• [What you will do]
Write out the records word for word.

• [Saved data entries]
______________________________

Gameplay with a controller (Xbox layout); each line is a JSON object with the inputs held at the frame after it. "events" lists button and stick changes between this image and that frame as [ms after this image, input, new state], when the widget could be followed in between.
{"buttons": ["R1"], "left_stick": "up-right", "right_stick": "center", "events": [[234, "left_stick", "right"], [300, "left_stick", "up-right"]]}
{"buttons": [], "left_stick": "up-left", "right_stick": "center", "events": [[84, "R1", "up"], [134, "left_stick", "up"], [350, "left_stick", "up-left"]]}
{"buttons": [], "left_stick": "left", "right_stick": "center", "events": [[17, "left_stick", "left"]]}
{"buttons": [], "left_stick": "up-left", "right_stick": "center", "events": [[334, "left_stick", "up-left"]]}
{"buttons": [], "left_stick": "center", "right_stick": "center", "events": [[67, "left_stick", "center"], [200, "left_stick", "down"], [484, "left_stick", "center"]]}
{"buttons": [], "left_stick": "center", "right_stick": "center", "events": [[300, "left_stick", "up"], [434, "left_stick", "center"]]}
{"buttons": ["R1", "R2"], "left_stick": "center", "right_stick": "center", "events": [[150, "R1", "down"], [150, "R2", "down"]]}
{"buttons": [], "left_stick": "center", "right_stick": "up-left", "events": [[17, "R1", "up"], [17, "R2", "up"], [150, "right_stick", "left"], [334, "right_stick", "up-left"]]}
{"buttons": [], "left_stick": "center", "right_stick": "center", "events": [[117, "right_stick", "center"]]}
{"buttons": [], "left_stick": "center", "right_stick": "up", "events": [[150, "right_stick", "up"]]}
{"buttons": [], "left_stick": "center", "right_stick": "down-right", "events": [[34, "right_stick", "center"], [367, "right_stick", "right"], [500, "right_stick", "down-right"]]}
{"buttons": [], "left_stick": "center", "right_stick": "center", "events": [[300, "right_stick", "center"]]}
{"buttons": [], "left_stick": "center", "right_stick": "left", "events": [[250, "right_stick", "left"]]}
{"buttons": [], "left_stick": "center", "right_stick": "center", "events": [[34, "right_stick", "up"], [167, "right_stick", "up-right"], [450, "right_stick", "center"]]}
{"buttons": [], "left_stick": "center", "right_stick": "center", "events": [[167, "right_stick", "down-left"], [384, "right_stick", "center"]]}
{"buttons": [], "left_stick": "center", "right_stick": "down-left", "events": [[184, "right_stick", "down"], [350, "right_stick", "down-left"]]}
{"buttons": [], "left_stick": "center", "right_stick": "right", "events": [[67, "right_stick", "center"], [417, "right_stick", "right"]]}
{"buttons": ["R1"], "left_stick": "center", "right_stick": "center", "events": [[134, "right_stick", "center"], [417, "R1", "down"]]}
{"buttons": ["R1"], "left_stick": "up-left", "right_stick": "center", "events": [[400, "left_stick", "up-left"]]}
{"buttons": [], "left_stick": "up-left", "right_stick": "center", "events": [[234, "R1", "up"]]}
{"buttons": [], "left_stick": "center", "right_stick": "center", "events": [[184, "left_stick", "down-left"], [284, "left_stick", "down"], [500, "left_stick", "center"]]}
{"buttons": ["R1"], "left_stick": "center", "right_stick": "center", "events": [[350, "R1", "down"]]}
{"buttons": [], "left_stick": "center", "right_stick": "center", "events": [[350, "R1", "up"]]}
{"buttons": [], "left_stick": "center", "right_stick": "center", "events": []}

______________________________

• [Answer to the exercise]
Gameplay with a controller (Xbox layout); each line is a JSON object with the inputs held at the frame after it. "events" lists button and stick changes between this image and that frame as [ms after this image, input, new state], when the widget could be followed in between.
{"buttons": ["R1"], "left_stick": "up-right", "right_stick": "center", "events": [[234, "left_stick", "right"], [300, "left_stick", "up-right"]]}
{"buttons": [], "left_stick": "up-left", "right_stick": "center", "events": [[84, "R1", "up"], [134, "left_stick", "up"], [350, "left_stick", "up-left"]]}
{"buttons": [], "left_stick": "left", "right_stick": "center", "events": [[17, "left_stick", "left"]]}
{"buttons": [], "left_stick": "up-left", "right_stick": "center", "events": [[334, "left_stick", "up-left"]]}
{"buttons": [], "left_stick": "center", "right_stick": "center", "events": [[67, "left_stick", "center"], [200, "left_stick", "down"], [484, "left_stick", "center"]]}
{"buttons": [], "left_stick": "center", "right_stick": "center", "events": [[300, "left_stick", "up"], [434, "left_stick", "center"]]}
{"buttons": ["R1", "R2"], "left_stick": "center", "right_stick": "center", "events": [[150, "R1", "down"], [150, "R2", "down"]]}
{"buttons": [], "left_stick": "center", "right_stick": "up-left", "events": [[17, "R1", "up"], [17, "R2", "up"], [150, "right_stick", "left"], [334, "right_stick", "up-left"]]}
{"buttons": [], "left_stick": "center", "right_stick": "center", "events": [[117, "right_stick", "center"]]}
{"buttons": [], "left_stick": "center", "right_stick": "up", "events": [[150, "right_stick", "up"]]}
{"buttons": [], "left_stick": "center", "right_stick": "down-right", "events": [[34, "right_stick", "center"], [367, "right_stick", "right"], [500, "right_stick", "down-right"]]}
{"buttons": [], "left_stick": "center", "right_stick": "center", "events": [[300, "right_stick", "center"]]}
{"buttons": [], "left_stick": "center", "right_stick": "left", "events": [[250, "right_stick", "left"]]}
{"buttons": [], "left_stick": "center", "right_stick": "center", "events": [[34, "right_stick", "up"], [167, "right_stick", "up-right"], [450, "right_stick", "center"]]}
{"buttons": [], "left_stick": "center", "right_stick": "center", "events": [[167, "right_stick", "down-left"], [384, "right_stick", "center"]]}
{"buttons": [], "left_stick": "center", "right_stick": "down-left", "events": [[184, "right_stick", "down"], [350, "right_stick", "down-left"]]}
{"buttons": [], "left_stick": "center", "right_stick": "right", "events": [[67, "right_stick", "center"], [417, "right_stick", "right"]]}
{"buttons": ["R1"], "left_stick": "center", "right_stick": "center", "events": [[134, "right_stick", "center"], [417, "R1", "down"]]}
{"buttons": ["R1"], "left_stick": "up-left", "right_stick": "center", "events": [[400, "left_stick", "up-left"]]}
{"buttons": [], "left_stick": "up-left", "right_stick": "center", "events": [[234, "R1", "up"]]}
{"buttons": [], "left_stick": "center", "right_stick": "center", "events": [[184, "left_stick", "down-left"], [284, "left_stick", "down"], [500, "left_stick", "center"]]}
{"buttons": ["R1"], "left_stick": "center", "right_stick": "center", "events": [[350, "R1", "down"]]}
{"buttons": [], "left_stick": "center", "right_stick": "center", "events": [[350, "R1", "up"]]}
{"buttons": [], "left_stick": "center", "right_stick": "center", "events": []}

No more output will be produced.